What you are asked to do -> List every line in the listing below that contains the string "qUnion". Matching is case-sensitive.

Stored items
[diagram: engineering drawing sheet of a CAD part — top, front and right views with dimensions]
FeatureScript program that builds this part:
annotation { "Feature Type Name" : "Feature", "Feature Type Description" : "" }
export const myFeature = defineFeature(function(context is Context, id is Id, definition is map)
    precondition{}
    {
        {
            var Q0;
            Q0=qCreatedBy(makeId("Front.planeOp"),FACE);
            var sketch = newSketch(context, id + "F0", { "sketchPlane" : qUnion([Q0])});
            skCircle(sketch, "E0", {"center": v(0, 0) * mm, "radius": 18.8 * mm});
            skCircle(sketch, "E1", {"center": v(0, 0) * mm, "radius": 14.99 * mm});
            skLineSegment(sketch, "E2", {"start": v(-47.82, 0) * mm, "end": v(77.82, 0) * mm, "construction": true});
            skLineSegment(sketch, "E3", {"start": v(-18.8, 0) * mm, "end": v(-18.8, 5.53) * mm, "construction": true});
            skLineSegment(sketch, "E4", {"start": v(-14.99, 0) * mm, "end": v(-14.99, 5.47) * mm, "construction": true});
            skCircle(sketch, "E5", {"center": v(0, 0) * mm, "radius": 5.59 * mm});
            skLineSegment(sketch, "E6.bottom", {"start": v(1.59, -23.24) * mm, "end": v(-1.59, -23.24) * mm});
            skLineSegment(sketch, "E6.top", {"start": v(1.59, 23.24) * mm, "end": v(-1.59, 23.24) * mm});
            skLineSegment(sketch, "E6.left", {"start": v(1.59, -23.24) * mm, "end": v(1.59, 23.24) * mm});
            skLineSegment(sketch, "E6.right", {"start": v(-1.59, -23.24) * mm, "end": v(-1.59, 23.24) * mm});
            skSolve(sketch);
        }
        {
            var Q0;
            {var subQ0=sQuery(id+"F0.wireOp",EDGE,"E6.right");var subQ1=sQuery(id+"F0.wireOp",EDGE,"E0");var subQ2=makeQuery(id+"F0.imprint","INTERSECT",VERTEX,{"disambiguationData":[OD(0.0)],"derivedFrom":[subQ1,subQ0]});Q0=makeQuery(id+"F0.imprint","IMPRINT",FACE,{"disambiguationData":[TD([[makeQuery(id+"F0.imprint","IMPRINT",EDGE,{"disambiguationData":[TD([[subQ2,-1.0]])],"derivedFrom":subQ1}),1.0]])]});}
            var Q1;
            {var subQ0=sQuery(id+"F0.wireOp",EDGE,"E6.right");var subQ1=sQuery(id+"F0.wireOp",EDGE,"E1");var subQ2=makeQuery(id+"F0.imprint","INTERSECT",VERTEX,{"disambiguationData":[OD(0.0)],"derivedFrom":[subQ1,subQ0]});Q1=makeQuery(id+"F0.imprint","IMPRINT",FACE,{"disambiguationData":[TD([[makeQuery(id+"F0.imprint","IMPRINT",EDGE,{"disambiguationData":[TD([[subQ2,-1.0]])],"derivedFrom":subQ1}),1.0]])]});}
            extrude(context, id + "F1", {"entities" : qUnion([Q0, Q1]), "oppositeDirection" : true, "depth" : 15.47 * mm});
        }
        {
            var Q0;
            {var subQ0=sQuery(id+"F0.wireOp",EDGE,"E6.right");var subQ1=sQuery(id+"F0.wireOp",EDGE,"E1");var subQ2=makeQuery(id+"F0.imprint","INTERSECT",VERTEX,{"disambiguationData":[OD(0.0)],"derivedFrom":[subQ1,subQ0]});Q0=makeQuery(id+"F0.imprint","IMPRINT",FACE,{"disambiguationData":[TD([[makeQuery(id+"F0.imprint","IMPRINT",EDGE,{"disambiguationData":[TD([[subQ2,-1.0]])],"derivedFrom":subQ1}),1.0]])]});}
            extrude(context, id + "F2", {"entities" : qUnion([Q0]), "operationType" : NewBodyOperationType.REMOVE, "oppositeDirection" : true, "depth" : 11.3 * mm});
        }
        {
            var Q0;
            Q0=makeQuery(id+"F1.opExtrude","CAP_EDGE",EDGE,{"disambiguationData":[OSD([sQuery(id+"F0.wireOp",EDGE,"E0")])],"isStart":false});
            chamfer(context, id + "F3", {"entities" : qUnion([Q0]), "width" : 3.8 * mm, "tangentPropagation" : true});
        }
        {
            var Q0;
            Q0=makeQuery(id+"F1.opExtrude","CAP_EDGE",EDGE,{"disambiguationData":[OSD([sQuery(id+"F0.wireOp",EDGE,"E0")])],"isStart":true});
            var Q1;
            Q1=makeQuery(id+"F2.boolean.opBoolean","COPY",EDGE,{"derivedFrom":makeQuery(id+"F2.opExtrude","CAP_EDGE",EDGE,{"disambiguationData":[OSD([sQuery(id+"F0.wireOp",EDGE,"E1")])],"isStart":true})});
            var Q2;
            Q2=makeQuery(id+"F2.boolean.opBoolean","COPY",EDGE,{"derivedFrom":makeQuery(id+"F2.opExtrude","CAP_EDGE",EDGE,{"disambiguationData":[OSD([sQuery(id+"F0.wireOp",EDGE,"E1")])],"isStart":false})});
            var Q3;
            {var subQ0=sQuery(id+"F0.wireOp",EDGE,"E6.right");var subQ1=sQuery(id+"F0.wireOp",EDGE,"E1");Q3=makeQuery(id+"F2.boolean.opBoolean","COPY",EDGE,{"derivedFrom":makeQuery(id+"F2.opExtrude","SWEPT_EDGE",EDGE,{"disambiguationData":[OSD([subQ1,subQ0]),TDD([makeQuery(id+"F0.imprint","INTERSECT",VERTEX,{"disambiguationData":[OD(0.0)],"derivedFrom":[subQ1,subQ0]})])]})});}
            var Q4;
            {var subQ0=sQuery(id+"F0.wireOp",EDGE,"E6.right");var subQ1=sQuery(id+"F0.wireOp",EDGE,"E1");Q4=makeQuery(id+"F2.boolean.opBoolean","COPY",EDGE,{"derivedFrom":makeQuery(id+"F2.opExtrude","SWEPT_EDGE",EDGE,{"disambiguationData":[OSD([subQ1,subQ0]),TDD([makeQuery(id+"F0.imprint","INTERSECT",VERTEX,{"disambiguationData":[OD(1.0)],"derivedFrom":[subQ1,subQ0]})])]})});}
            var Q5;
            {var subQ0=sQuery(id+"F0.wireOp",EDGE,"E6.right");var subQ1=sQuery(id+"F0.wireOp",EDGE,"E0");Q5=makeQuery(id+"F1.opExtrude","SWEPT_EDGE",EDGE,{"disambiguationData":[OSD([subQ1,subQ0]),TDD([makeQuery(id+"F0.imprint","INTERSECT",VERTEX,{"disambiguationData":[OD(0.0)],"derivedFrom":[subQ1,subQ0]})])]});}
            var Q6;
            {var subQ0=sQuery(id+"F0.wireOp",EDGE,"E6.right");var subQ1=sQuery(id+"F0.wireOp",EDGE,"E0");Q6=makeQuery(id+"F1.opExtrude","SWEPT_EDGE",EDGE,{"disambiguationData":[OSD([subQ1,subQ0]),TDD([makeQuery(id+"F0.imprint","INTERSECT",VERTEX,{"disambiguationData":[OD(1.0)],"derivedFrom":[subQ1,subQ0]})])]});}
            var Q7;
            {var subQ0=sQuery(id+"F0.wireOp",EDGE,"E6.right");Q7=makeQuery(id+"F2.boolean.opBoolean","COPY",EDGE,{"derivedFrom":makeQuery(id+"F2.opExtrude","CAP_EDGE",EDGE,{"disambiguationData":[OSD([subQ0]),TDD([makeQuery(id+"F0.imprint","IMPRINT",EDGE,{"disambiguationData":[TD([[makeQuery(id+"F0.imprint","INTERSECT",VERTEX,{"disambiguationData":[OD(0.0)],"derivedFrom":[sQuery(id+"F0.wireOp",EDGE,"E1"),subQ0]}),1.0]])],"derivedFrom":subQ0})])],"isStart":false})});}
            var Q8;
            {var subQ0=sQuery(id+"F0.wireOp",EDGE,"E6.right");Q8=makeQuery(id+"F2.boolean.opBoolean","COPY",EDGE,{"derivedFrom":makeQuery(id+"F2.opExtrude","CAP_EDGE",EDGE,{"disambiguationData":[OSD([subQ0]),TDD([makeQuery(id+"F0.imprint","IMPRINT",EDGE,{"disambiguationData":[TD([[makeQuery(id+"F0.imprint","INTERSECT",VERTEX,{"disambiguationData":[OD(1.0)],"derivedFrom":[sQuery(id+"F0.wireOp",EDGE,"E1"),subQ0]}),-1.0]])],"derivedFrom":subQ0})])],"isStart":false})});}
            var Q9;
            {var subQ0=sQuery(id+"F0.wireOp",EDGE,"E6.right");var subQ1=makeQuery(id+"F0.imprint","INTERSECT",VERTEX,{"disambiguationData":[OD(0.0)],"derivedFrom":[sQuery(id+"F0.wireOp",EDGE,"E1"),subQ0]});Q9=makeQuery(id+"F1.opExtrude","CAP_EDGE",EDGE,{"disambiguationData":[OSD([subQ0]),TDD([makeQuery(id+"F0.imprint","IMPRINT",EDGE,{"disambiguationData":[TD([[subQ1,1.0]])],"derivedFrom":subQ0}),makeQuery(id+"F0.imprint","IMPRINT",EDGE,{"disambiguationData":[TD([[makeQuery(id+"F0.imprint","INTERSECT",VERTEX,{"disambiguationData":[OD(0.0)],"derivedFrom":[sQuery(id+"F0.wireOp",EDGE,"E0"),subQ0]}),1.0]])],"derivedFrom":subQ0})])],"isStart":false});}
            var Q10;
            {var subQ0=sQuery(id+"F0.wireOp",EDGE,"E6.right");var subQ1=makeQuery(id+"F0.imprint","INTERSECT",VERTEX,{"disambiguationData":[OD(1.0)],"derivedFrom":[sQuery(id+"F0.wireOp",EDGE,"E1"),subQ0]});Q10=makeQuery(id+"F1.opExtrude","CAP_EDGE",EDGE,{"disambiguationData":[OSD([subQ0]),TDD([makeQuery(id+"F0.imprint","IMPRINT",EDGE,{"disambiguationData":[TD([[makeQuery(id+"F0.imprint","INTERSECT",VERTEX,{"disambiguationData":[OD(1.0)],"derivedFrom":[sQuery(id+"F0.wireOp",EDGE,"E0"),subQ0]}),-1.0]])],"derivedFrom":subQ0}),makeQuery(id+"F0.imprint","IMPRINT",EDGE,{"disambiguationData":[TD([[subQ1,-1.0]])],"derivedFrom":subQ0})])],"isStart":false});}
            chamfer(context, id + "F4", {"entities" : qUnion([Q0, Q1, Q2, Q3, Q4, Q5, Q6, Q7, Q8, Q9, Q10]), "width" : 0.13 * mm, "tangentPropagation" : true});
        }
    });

Answer to the task ->
            var sketch = newSketch(context, id + "F0", { "sketchPlane" : qUnion([Q0])});
            extrude(context, id + "F1", {"entities" : qUnion([Q0, Q1]), "oppositeDirection" : true, "depth" : 15.47 * mm});
            extrude(context, id + "F2", {"entities" : qUnion([Q0]), "operationType" : NewBodyOperationType.REMOVE, "oppositeDirection" : true, "depth" : 11.3 * mm});
            chamfer(context, id + "F3", {"entities" : qUnion([Q0]), "width" : 3.8 * mm, "tangentPropagation" : true});
            chamfer(context, id + "F4", {"entities" : qUnion([Q0, Q1, Q2, Q3, Q4, Q5, Q6, Q7, Q8, Q9, Q10]), "width" : 0.13 * mm, "tangentPropagation" : true});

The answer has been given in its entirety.